- Poster
- Directed by: B. Vittalacharya
- Based on: Qaidi No. 911 by C. J. Pavri
- Produced by: Pothina Doondeswara Rao
- Starring: Kantha Rao Rajanala Gummadi Relangi Rajasulochana Girija
- Cinematography: Chandru
- Edited by: Govindaswamy
- Music by: Rajan–Nagendra
- Production company: Rajalakshmi Productions
- Release date: 1 March 1962;
- Country: India
- Language: Telugu

= Khaidi Kannayya =

1962 film directed by B. Vittalacharya

Khaidi Kannayya is a 1962 Indian Telugu-language crime film directed by B. Vittalacharya and produced by Pothina Doondeswara Rao. It is a remake of the Hindi film Qaidi No. 911 (1959). The film stars Kantha Rao, Rajanala, Gummadi, Relangi, Rajasulochana and Girija. It was released on 1 March 1962, and became a success.

== Plot ==
Kannayya is robbed of the cash he was carrying by a gangster named Paparao. Paparao, with the assistance of his partner Ramu, also kidnaps Kannayya's motherless son, Ravi. Framed for the theft, Kannayya is arrested and imprisoned. While in prison, Kannayya learns of his son's death and mistakenly blames his sister-in-law, Madhavi, and her brother, Ramu, for the tragedy.
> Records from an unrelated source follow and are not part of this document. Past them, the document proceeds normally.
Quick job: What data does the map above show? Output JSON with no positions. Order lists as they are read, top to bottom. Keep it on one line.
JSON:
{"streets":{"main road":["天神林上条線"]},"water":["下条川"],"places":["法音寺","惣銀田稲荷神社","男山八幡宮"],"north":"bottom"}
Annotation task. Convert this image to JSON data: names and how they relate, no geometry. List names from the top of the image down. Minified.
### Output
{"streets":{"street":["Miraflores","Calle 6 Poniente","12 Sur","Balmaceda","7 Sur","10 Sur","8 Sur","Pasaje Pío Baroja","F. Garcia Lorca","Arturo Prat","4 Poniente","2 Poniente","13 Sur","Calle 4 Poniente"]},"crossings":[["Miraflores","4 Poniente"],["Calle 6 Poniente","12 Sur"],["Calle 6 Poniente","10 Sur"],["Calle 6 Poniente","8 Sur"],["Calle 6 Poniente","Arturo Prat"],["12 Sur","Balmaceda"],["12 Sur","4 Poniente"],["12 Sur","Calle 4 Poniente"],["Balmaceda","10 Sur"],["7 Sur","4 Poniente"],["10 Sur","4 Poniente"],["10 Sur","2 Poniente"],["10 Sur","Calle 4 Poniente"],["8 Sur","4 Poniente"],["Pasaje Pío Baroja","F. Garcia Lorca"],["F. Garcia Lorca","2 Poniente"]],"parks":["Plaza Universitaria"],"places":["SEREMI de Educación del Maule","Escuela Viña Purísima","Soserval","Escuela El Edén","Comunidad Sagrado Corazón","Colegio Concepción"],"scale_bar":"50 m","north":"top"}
In prison, Kannayya finds solace in the company of Raju, the son of the jailor. Padma, who is Raju's tutor, plays a supportive role in his life. Meanwhile, a notorious criminal, Durgarayudu, kidnaps Raju and escapes from prison. Determined to save Raju, Kannayya escapes and takes refuge in Padma's house. Singaram, a small-time thief who is in love with Padma, joins Kannayya in his quest.

The local police inspector eventually captures Paparao, while Kannayya, with Padma's help, tracks down Durgarayudu's hideout. Padma aids in the search by singing a song in the streets that she had previously taught Raju, leading them to the criminal's location. Durgarayudu is apprehended, Raju is rescued, and Kannayya is exonerated of all charges. In the end, Kannayya marries Madhavi, bringing the story to a resolution.

== Production ==
Khaidi Kannayya is a remake of the Hindi film Qaidi No. 911 (1959), written by C. J. Pavri. It was produced by Pothina Doondeswara Rao, presented by Sundarlal Nahata under Rajalakshmi Productions, and directed by B. Vittalacharya. The film, however, more closely followed Qaidi No. 911s Tamil version Kaithi Kannayiram (1960), except for the climax, which was re-written the way Vittalacharya pleased. Chandru and Govindaswamy were hired as cinematographer and editor respectively, while G. Krishnamurthy wrote the dialogues and lyrics. Rajasulochana and Daisy Irani, who appeared in Kaithi Kannayiram, reprised their roles in Khaidi Kannayya, with Irani again being billed in the credits as "Baby Savithri". The climax was shot at Hogenakkal, Tamil Nadu.

== Soundtrack ==
The soundtrack was composed by Rajan–Nagendra. The song "Teeya Teeyani Tenela Maatalato", sung by P. Susheela, is based on "Meethi Meethi Baton Se" from the Hindi original, and "Ee Nijam Telusuko", sung by P. B. Sreenivas and S. Janaki, is based on "Ek Sawal My Karun" from Sasural (1961). Two other songs were "Andaala Kalla Choodu" by Susheela, and "Premaku Kaanuka Kaavalena", sung by her and Madhavapeddi Satyam.

Track listing
| No. | Title | Lyrics | Singer(s) | Length |
|---|---|---|---|---|
| 1. | "Ee Nijam Telusuko" | G. Krishnamurthy | P. B. Sreenivas, S. Janaki |  |
| 2. | "Chotekkada Chusedeppudu" | G. Krishnamurthy | P. Susheela |  |
| 3. | "Theeya Theeyani Thenela Matalatho" | G. Krishnamurthy | P. Susheela, R. Rajasri |  |
| 4. | "Yavvanam Adhi" | G. Krishnamurthy | P. Susheela, Chorus |  |
| 5. | "Premaku Kanuka Kavalena" | G. Krishnamurthy | P. Susheela, Madhavapeddi Satyam |  |
| 6. | "Andhala Kallu Chudu" | G. Krishnamurthy | P. Susheela |  |
| 7. | "Theeya Theeyani Thenela Matalatho" (Pathos) | G. Krishnamurthy | P. Susheela, R. Rajasri |  |

== Release and reception ==
Khaidi Kannayya was released on 1 March 1962. The film became a box office success, running for over 100 days in theatres.